Radd Icenoggle
November 20, 2021
One of the lesser-known gems in Glacier National Park, the hike to the Dragon’s Tail began from the Logan Pass parking lot (that’s right, the most crowded area in the park). We started out on Hidden Lake Nature Trail, which is initially paved, then a boardwalk, and, eventually, an actual trail.
A bit over a mile from the trailhead, we reached a small tarn, and an unmarked trail will branch off to the left. Someone had attempted to block the trail with old limbs as they mistakenly took this trail as a user trail. However, this side trail, called the Reynolds Route on some maps, was lined with rocks on both sides for the first little bit.

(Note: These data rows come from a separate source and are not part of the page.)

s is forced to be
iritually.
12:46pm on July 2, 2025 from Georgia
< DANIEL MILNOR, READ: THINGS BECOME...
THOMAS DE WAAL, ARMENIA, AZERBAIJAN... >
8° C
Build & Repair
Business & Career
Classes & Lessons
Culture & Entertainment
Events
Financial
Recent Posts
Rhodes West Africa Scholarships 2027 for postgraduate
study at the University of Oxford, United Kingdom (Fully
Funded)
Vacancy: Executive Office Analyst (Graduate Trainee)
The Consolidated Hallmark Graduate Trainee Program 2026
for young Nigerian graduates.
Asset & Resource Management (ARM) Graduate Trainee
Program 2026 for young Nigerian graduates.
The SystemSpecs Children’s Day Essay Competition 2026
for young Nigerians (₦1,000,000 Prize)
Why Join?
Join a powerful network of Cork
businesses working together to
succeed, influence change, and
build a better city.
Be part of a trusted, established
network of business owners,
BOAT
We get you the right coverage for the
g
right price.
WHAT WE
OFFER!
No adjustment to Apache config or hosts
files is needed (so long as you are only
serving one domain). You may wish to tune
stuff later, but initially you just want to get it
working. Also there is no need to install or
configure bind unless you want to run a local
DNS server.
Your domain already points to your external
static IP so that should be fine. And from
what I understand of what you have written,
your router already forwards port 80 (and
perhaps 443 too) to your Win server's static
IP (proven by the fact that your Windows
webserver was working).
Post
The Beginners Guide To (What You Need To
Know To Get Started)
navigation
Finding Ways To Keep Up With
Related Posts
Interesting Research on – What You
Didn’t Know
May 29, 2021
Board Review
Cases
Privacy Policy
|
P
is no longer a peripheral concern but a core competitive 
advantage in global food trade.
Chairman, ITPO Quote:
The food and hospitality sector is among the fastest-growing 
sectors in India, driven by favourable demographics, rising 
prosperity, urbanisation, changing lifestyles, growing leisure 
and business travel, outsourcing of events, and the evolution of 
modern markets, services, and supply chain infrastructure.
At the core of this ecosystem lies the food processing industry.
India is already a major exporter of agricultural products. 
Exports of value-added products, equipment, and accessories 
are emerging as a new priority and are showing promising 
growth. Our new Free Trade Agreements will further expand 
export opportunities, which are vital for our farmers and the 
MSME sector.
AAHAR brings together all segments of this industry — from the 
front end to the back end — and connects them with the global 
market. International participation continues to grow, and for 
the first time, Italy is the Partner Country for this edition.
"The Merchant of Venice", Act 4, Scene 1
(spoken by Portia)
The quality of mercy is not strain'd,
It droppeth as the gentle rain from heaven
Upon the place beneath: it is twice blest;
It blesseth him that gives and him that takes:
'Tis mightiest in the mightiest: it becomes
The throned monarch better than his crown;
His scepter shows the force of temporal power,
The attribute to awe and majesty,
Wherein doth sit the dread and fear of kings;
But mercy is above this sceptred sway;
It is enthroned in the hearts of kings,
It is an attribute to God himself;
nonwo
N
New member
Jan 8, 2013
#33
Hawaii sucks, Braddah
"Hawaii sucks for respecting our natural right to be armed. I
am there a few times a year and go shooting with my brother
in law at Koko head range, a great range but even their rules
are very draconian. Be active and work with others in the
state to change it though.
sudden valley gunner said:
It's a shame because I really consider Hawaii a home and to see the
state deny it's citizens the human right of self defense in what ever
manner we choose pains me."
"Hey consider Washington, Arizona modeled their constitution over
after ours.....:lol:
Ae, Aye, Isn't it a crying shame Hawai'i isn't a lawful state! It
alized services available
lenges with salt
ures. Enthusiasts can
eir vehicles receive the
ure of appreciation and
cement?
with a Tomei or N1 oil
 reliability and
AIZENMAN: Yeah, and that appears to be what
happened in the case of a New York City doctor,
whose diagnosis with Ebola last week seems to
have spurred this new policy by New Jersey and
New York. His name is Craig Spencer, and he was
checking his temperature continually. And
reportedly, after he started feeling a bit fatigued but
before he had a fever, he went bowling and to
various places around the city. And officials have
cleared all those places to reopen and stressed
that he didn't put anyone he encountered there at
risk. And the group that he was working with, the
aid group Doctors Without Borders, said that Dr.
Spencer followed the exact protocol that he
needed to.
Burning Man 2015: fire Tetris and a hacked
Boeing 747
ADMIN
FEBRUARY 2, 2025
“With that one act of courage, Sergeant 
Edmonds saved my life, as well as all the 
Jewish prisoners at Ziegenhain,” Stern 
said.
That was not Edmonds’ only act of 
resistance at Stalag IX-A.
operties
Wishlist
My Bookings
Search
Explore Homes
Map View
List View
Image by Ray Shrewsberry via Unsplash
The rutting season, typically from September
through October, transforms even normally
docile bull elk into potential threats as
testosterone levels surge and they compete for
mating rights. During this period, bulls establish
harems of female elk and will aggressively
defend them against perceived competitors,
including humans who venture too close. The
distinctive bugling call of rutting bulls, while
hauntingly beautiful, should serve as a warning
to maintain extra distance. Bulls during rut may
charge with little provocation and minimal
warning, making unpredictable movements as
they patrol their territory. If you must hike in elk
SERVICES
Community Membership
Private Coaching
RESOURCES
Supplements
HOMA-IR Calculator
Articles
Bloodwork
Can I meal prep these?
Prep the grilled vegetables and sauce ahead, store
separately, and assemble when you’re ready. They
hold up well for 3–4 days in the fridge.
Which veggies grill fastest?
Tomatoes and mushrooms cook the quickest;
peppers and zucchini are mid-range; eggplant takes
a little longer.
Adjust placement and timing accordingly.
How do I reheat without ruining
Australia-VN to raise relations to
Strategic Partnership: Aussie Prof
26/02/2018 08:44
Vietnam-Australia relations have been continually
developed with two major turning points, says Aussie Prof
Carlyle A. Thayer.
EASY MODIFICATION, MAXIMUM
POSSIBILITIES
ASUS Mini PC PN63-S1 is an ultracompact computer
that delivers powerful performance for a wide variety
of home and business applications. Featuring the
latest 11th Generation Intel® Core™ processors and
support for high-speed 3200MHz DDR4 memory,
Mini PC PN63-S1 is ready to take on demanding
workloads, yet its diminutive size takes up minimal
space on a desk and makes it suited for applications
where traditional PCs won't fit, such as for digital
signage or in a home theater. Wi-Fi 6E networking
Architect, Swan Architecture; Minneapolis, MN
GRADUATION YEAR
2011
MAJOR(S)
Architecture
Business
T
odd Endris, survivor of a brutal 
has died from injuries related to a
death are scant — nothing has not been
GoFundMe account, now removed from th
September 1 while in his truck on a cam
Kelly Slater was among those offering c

Two miles in and we reached the first pass on the route. And it was here that first encountered “real” wind, the type that is angry and violent. The gusts were definitely passing 50 miles per mile, but the views supplanted any notions of turning around and getting out of the gale. This saddle sits on a ridge of the loaming Reynolds Mountain, and from here we stood atop the Continental Divide overlooking Hidden Lake and Bearhat Mountain to the west. And to the east, Heavy Runner Mountain dominated the east-facing scene.
Returning back to the Logan Pass parking lot, we drove back down the mountain towards Apgar and the campground (our humble home from the evening in the rooftop tent). The autumn colors were simply mind-numbing with the intensity of the yellows and oranges in the leaves of alder, birch, and cottonwood.